Il Consiglio di Stato, nel parere in cui stoppa l’applicazione dell’Imu sugli enti non commerciali e dunque anche sulle proprietà ecclesiastiche, invita l’esecutivo alla «prudenza» nella definizione dei casi di esenzione per la Chiesa. Sullo stesso argomento, spiegano i giudici amministrativi, si attende l’esito di un’indagine della Commissione europea che deve verificare se l’esenzione della vecchia Ici si configura come aiuto di Stato. Intanto il regolamento viene respinto in quanto «non è demandato al ministero di dare generale attuazione alla nuova disciplina dell’esenzione Imu». Va individuato, cioè, «lo strumento idoneo a fare chiarezza sulla qualificazione di una attività come non commerciale». Di certo non si può procedere attraverso «il regolamento così come varato dal Tesoro». Il ministero ha «esulato» dalle proprie competenze regolamentari e sono ««eterogenei» i criteri utilizzati per le convenzioni con lo Stato per le attività erogate dalle onlus in campo sanitario, culturale o sportivo. In alcuni casi è usato «il criterio della gratuità o del carattere simbolico della retta», in altri quello «della non copertura integrale del costo effettivo del servizio (attività didattiche) ».

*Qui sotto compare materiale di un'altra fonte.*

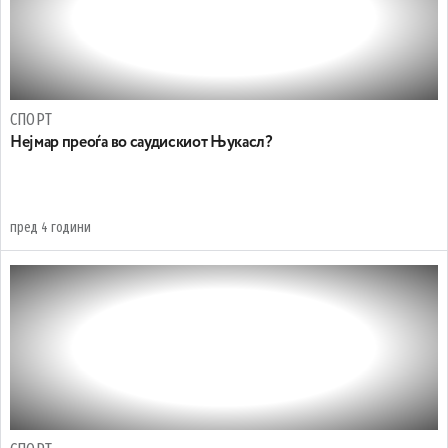
СПОРТ
Нејмар преоѓа во саудискиот Њукасл?
пред 4 години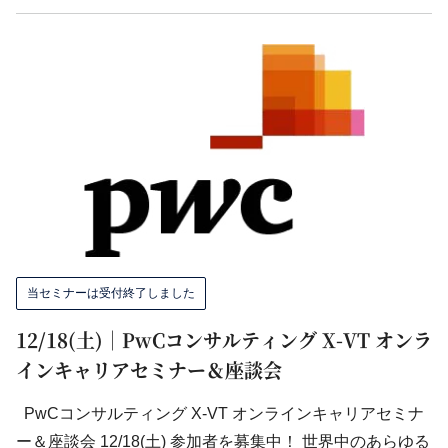
当セミナーは受付終了しました
12/18(土)｜PwCコンサルティング X-VT オンラ
インキャリアセミナー＆座談会
PwCコンサルティング X-VT オンラインキャリアセミナ
ー＆座談会 12/18(土) 参加者を募集中！ 世界中のあらゆる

Gabriele Toccafondi, deputato Pdl in commissione Bilancio, mette in guardia il governo dal chiedere «l’Imu ad opere di pura carità che a malapena pareggiano i conti, operano per il bene di tutti e senza di loro lo Stato dovrebbe pagare molto di più». La partita è aperta, al Tesoro la prossima mossa.

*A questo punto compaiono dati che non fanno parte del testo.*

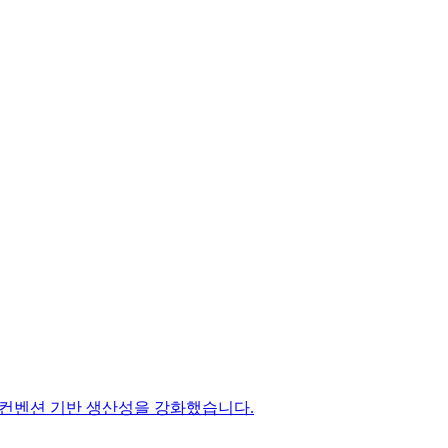
칙으로 컨벤션 기반 생산성을 강화했습니다.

Mario Staderini «Monti è stato coraggioso Tiri dritto o ci prende in giro»
È solo una battuta d’arresto?
«Di sicuro il governo deve andare avanti a far pagare l’Imu a chi non l’ha mai pagata, però la brutta figura del decreto scritto male resterà. Non c’è tempo da perdere. L’Unione Europea sta per concludere la procedura d’infrazione contro l’Italia e le sanzioni saranno pesanti. Il passo falso del Tesoro è sospetto, tanto più che dalle carte di Vatileaks sappiamo che Tremonti ha spiegato in Curia come scongiurare il pagamento dell’Imu sia per gli arretrati sia per le future imposte. A pensare male si fa peccato, ma si indovina. Siamo allibiti di fronte a un errore clamoroso per un governo di tecnici ». per sacerdoti che nella pratica sono veri e propri albergo totalmente esentasse. Finora ci si era rifiutati di riscuotere le imposte dovute da chiese e onlus, soggetti sempre esentati. In un momento in cui si tagliano voci essenziali è inammissibile favorire diocesi, ordini religiosi e strutture ecclesiastiche. Monti ha cercato di cambiare le cose, adesso deve completare l’opera o è una presa in giro».

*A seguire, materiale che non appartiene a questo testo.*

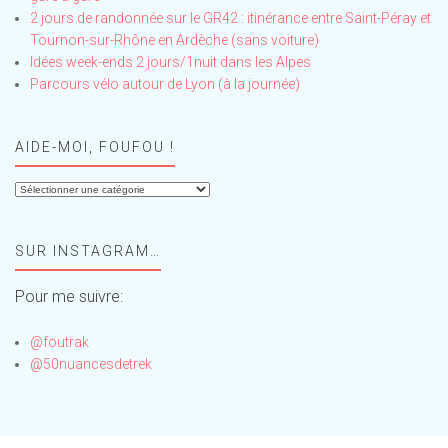
2 jours de randonnée sur le GR42 : itinérance entre Saint-Péray et
Tournon-sur-Rhône en Ardèche (sans voiture)
Idées week-ends 2 jours/1nuit dans les Alpes
Parcours vélo autour de Lyon (à la journée)
AIDE-MOI, FOUFOU !
Aide-
moi,
Foufou
SUR INSTAGRAM…
!
Pour me suivre:
@foutrak
@50nuancesdetrek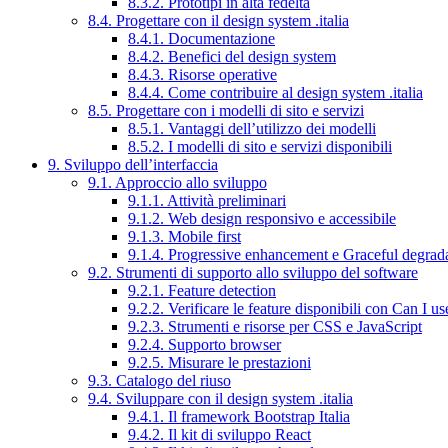
8.3.2. Prototipi in alta fedeltà
8.4. Progettare con il design system .italia
8.4.1. Documentazione
8.4.2. Benefici del design system
8.4.3. Risorse operative
8.4.4. Come contribuire al design system .italia
8.5. Progettare con i modelli di sito e servizi
8.5.1. Vantaggi dell’utilizzo dei modelli
8.5.2. I modelli di sito e servizi disponibili
9. Sviluppo dell’interfaccia
9.1. Approccio allo sviluppo
9.1.1. Attività preliminari
9.1.2. Web design responsivo e accessibile
9.1.3. Mobile first
9.1.4. Progressive enhancement e Graceful degrad
9.2. Strumenti di supporto allo sviluppo del software
9.2.1. Feature detection
9.2.2. Verificare le feature disponibili con Can I us
9.2.3. Strumenti e risorse per CSS e JavaScript
9.2.4. Supporto browser
9.2.5. Misurare le prestazioni
9.3. Catalogo del riuso
9.4. Sviluppare con il design system .italia
9.4.1. Il framework Bootstrap Italia
9.4.2. Il kit di sviluppo React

Michele Pennisi, vescovo «Non bisogna avere fretta Si rifletta sulle conseguenze»
Vescovo Pennisi, è uno stop utile?
«Sì se serve a riflettere meglio su cosa comporta davvero estendere l’Imu a strutture ecclesiastiche o cooperative sociali che svolgono una funzione indispensabile. A Palermo il Comune riesce a garantire solo il 7% delle scuole materne necessarie, il resto sono enti cattolici di volontariato. In campo educativo la situazione è drammatica. A causa di questa imposta centinaia di asili e istituti rischiano la chiusura e i costi del loro mancato servizio ricadrebbero sullo Stato. Insomma, per incassare poche centinaia di milioni di Imu, le casse pubbliche rischiano di perdere miliardi in servizi. Non è un problema solo per la Chiesa».
Quali altri soggetti sono a rischio?
«Tutto il “no profit”. Nella fretta di tagliare esenzioni, infatti, si finisce per far pagare l’Imu a a strutture di base che già stentano a sopravvivere. Non si può penalizzare chi porta avanti una delicatissima opera a favore dei bisognosi. Senza una simile presenza sul territorio lo Stato dovrebbe pagare costi insostenibili per assicurare servizi essenziali alla popolazione.